The economy contracted 8.5 percent in 2020, the worst decline since the Great Depression of the 1930s. The components of aggregate demand for the year as a whole, published by INEGI, have yet to be analyzed, but it is probable that the economy did not contract in double digits thanks to the external sector. In other words, the USMCA is helping to limit the adverse impact of the pandemic on the national economy. In fact, manufacturing exports (the most important in the country) have already recovered their pre-pandemic level.
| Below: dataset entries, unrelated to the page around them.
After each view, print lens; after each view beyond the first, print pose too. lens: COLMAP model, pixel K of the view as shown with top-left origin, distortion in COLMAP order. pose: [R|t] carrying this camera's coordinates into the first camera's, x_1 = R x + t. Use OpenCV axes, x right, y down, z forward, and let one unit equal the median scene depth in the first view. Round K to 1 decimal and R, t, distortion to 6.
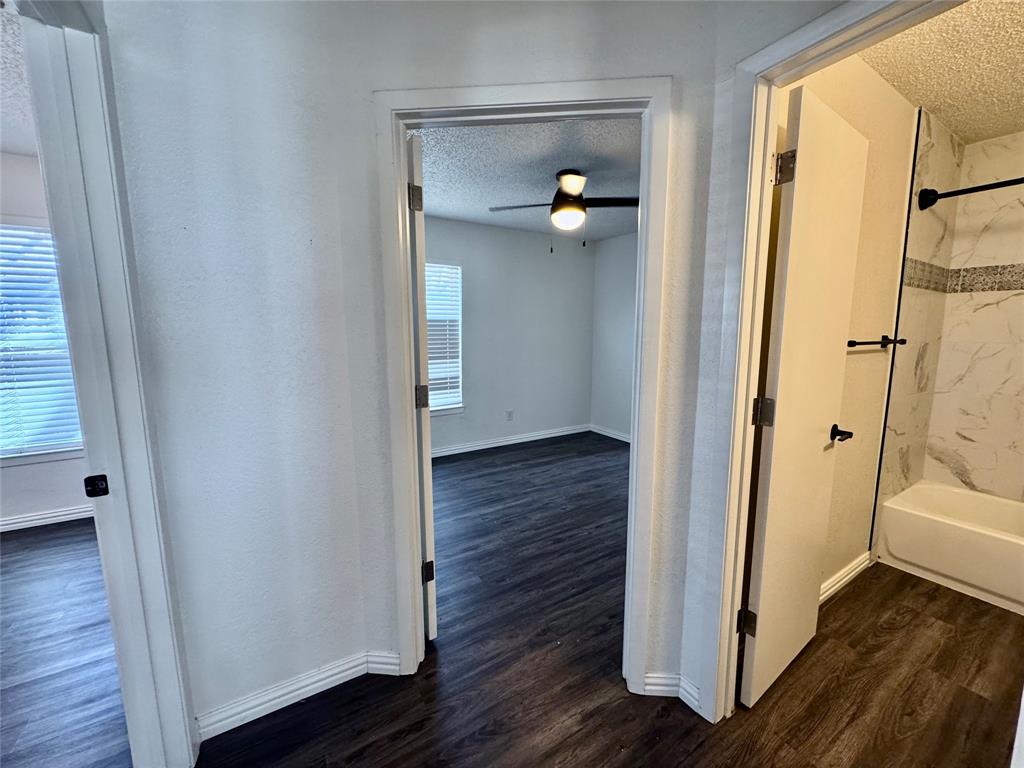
lens RADIAL K [[409.6, 0, 512.0], [0, 409.6, 384.0], [0, 0, 1]] dist [-0.000411, 0.000023]
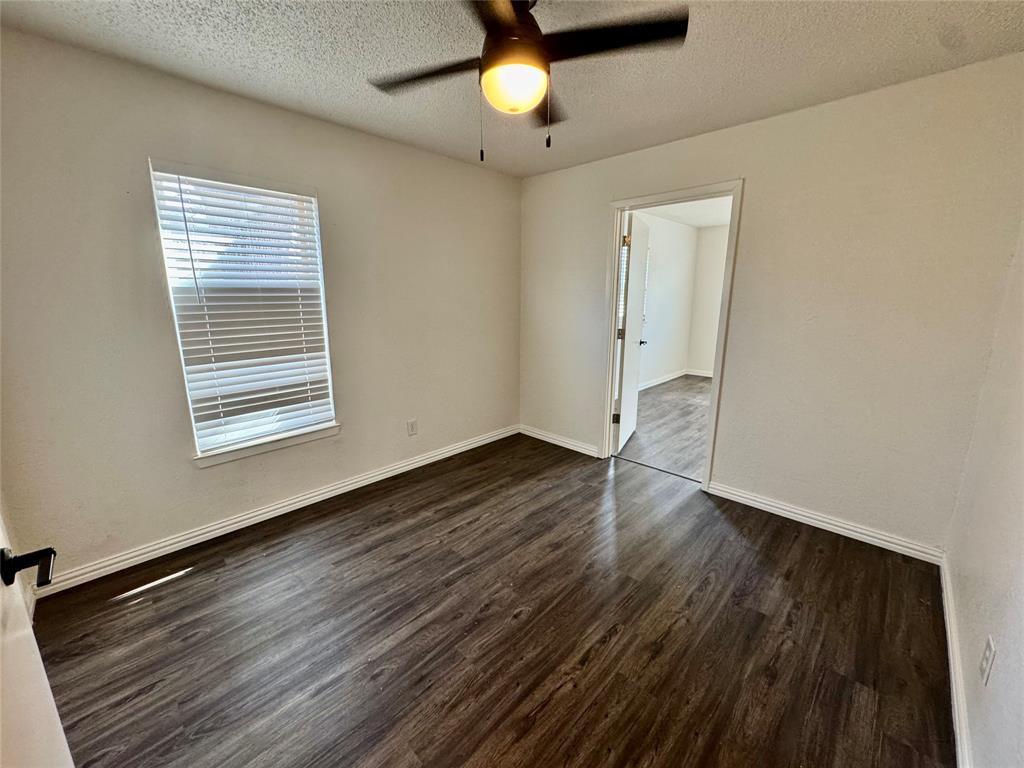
lens RADIAL K [[409.6, 0, 512.0], [0, 409.6, 384.0], [0, 0, 1]] dist [-0.000411, 0.000023]
pose [[0.970293, -0.050660, 0.236569, -0.002373], [0.030850, 0.995756, 0.086705, -0.063758], [-0.239958, -0.076831, 0.967738, 0.357762]]
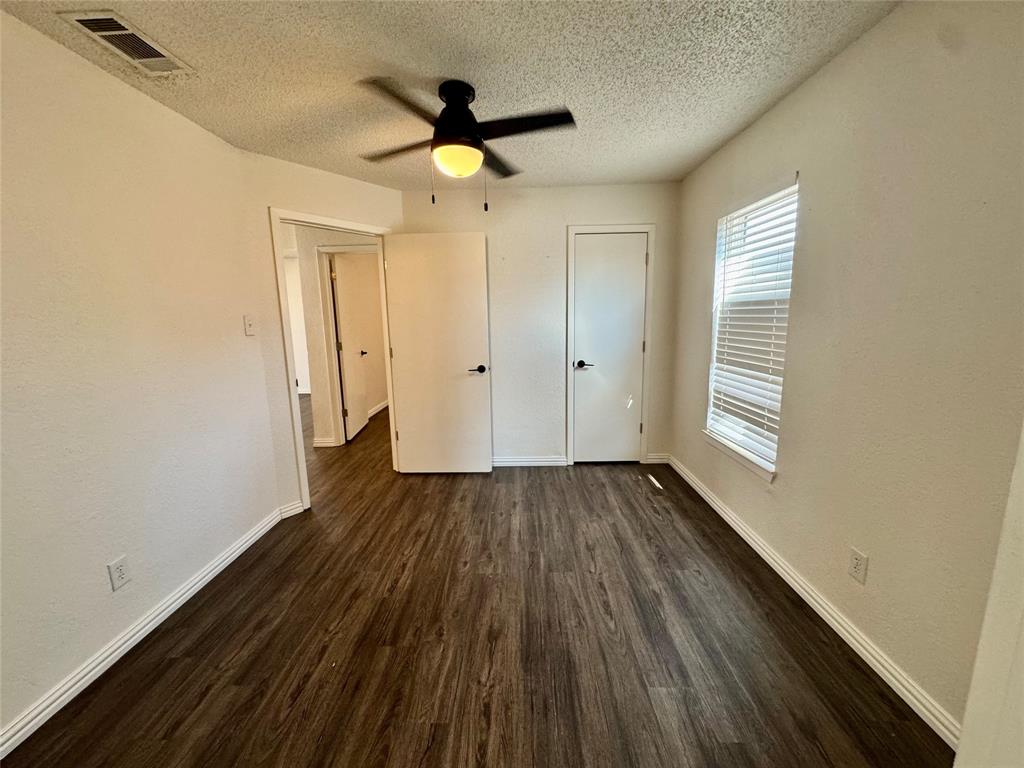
lens RADIAL K [[409.6, 0, 512.0], [0, 409.6, 384.0], [0, 0, 1]] dist [-0.000411, 0.000023]
pose [[-0.547148, 0.152369, -0.823051, 0.512405], [-0.089152, 0.967091, 0.238301, -0.159534], [0.832275, 0.203763, -0.515557, 1.097521]]
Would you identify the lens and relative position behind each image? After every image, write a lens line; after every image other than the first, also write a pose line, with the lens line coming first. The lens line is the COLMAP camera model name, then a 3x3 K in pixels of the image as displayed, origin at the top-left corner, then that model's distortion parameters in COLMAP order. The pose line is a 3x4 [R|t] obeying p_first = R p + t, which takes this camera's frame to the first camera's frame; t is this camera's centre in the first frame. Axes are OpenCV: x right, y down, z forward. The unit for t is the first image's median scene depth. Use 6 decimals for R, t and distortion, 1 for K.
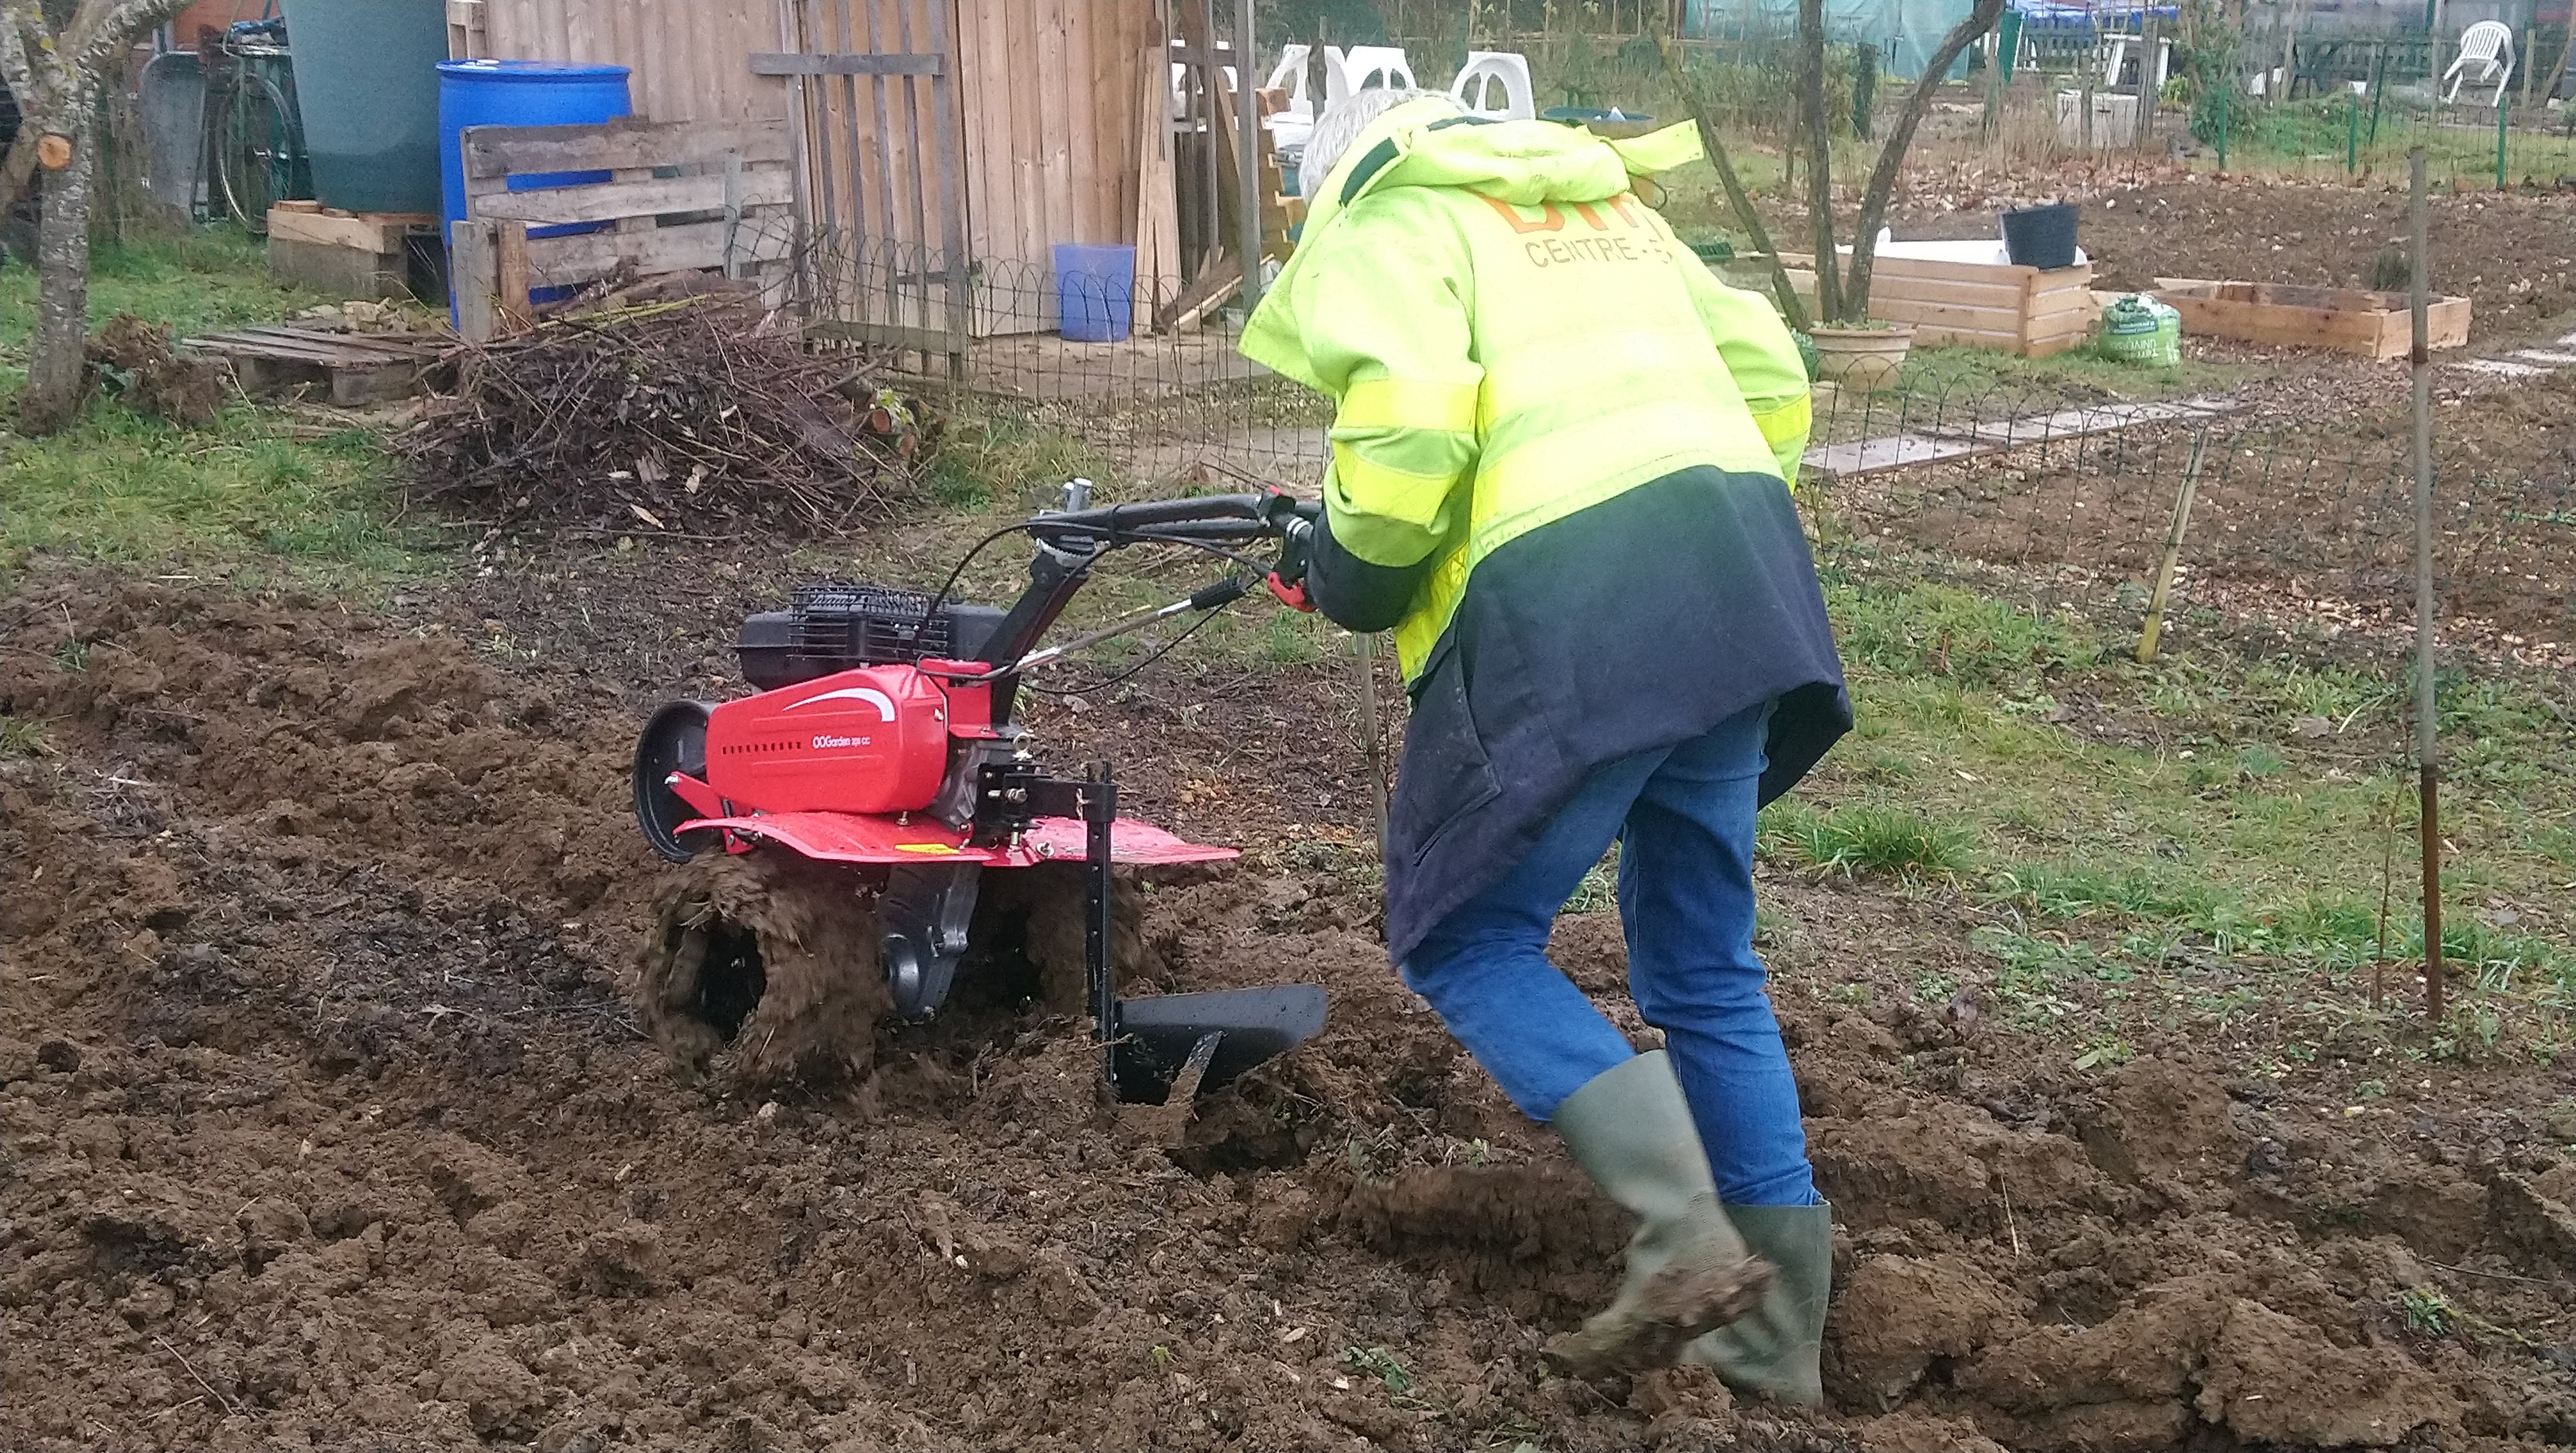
lens RADIAL K [[3144.6, 0, 1298.7], [0, 3144.6, 766.2], [0, 0, 1]] dist [0.145074, 0.000000]
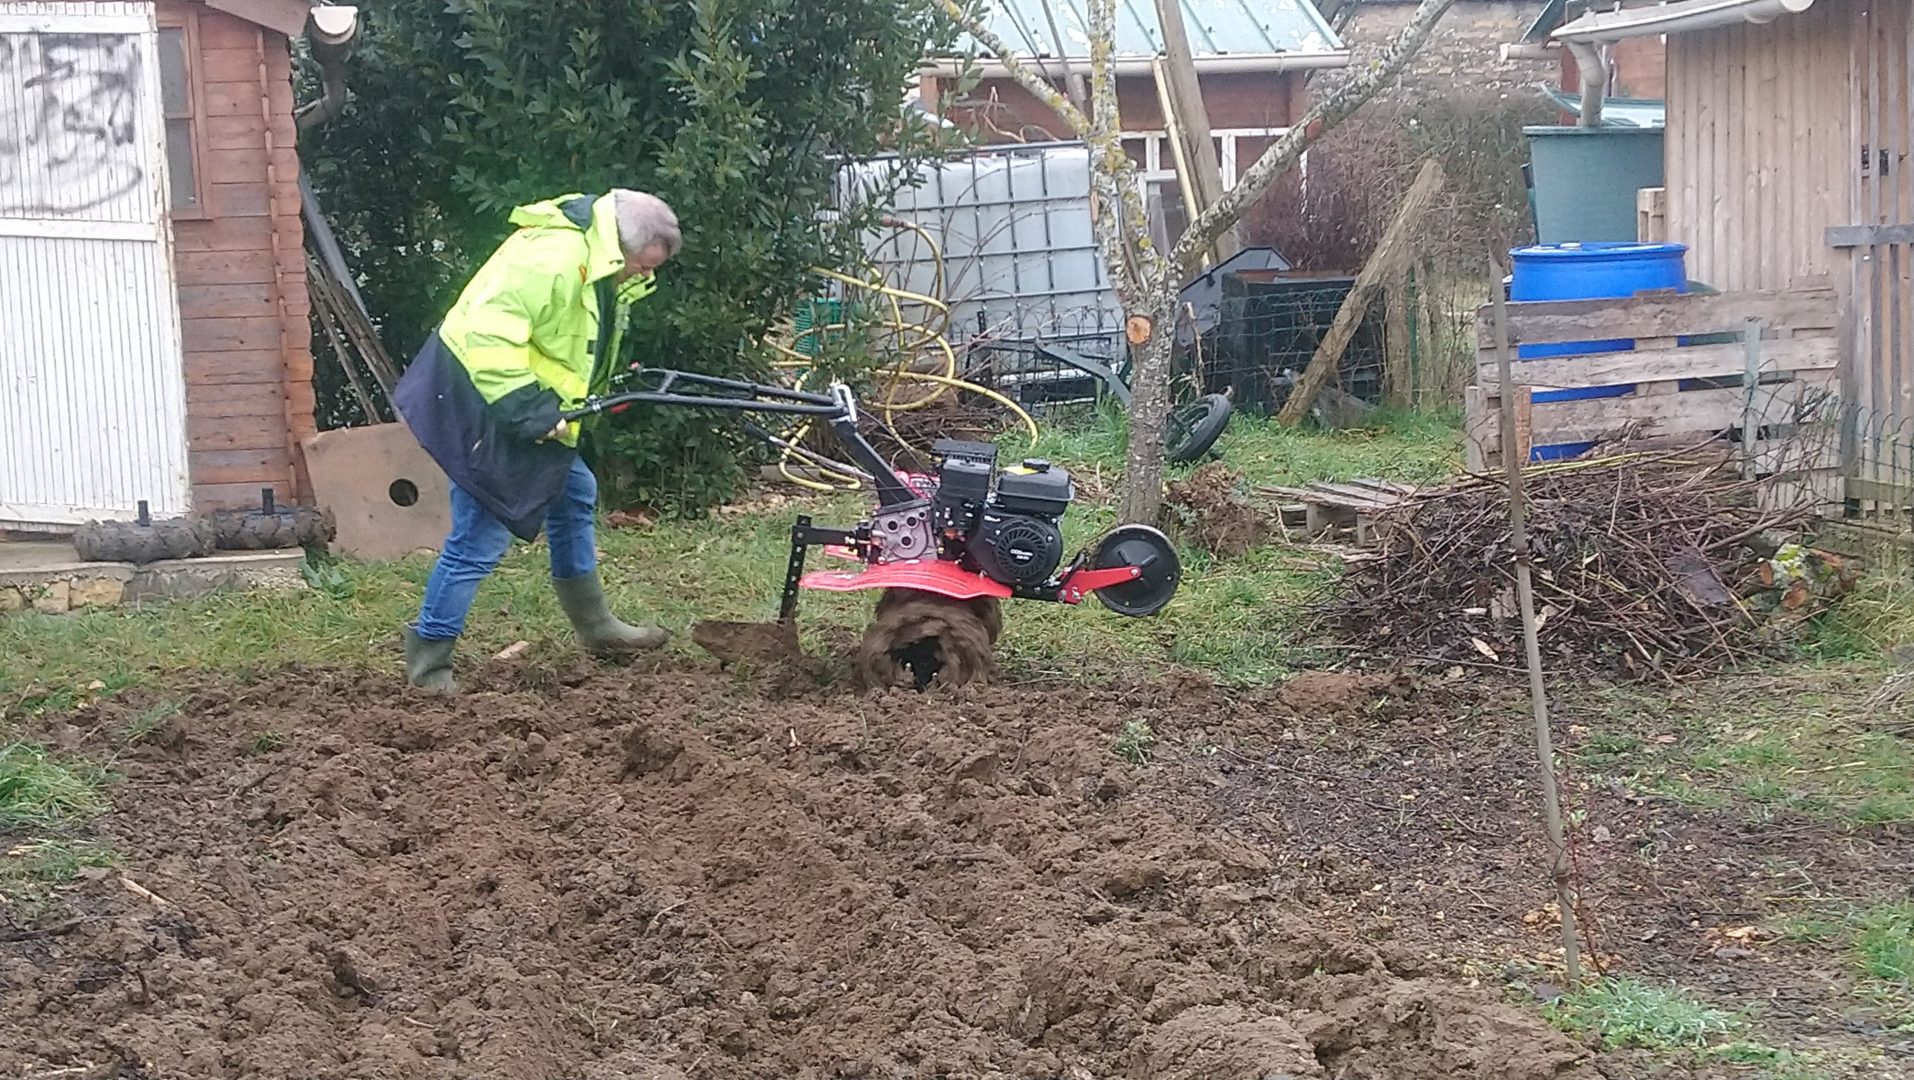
lens RADIAL K [[3272.8, 0, 958.1], [0, 3272.8, 533.0], [0, 0, 1]] dist [0.203814, 0.000000]
pose [[0.779366, 0.034326, -0.625628, 0.329670], [-0.114935, 0.989388, -0.088894, 0.002611], [0.615938, 0.141187, 0.775040, 0.006203]]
The above is explained by the trade integration that exists between Mexico and its northern neighbors, especially the United States. The latter is recovering vigorously due to a counter-cyclical economic policy. First, by an ultra-expansionary monetary policy, with a range of the target interest rate from zero to 0.25 percent for a prolonged period of time, and second, by an aggressive fiscal policy of 1.9 trillion dollars that was approved in the congress of that country last week.

Thus, the latest forecasts for US growth They have been revised up and that country is likely to recover its 2019 GDP by the middle of this year. In contrast, the recovery of Mexican GDP is expected to take place only in 2023 or 2024. The dynamism of the US economy this is good news for Mexico. As a consequence, Mexico’s growth forecasts have also been revised upwards. Average growth for Mexico, according to the latest private sector analyst surveys, indicates an expansion of about 4 percent per year for this year.

The problem for the country is medium term. Just as the external sector is good news for national growth, domestic demand is recovering very slowly. Hundreds of thousands of SMEs were lost due to the lack of fiscal support (less than 1 percent of GDP) and with it millions of jobs left. This is contributing to a very slow recovery in private consumption. In addition to this, the iGross fixed investment already tied 22 months in contraction This will reduce the productive capacity of the economy and reduce the growth potential of the country. Recent economic policies such as the federal government’s counter energy reform will only help reduce investment further.

Thus, the latest surveys already suggest that the average de medium-term growth of the country has been reduced to 2 percent per year. Without urgent measures to reactivate domestic demand or investment, we will be tied to the external sector as the only component for growth. Paradoxically, the FREE international MARKET, an ideology that is criticized by this administration, will be the only lever for growth for the country.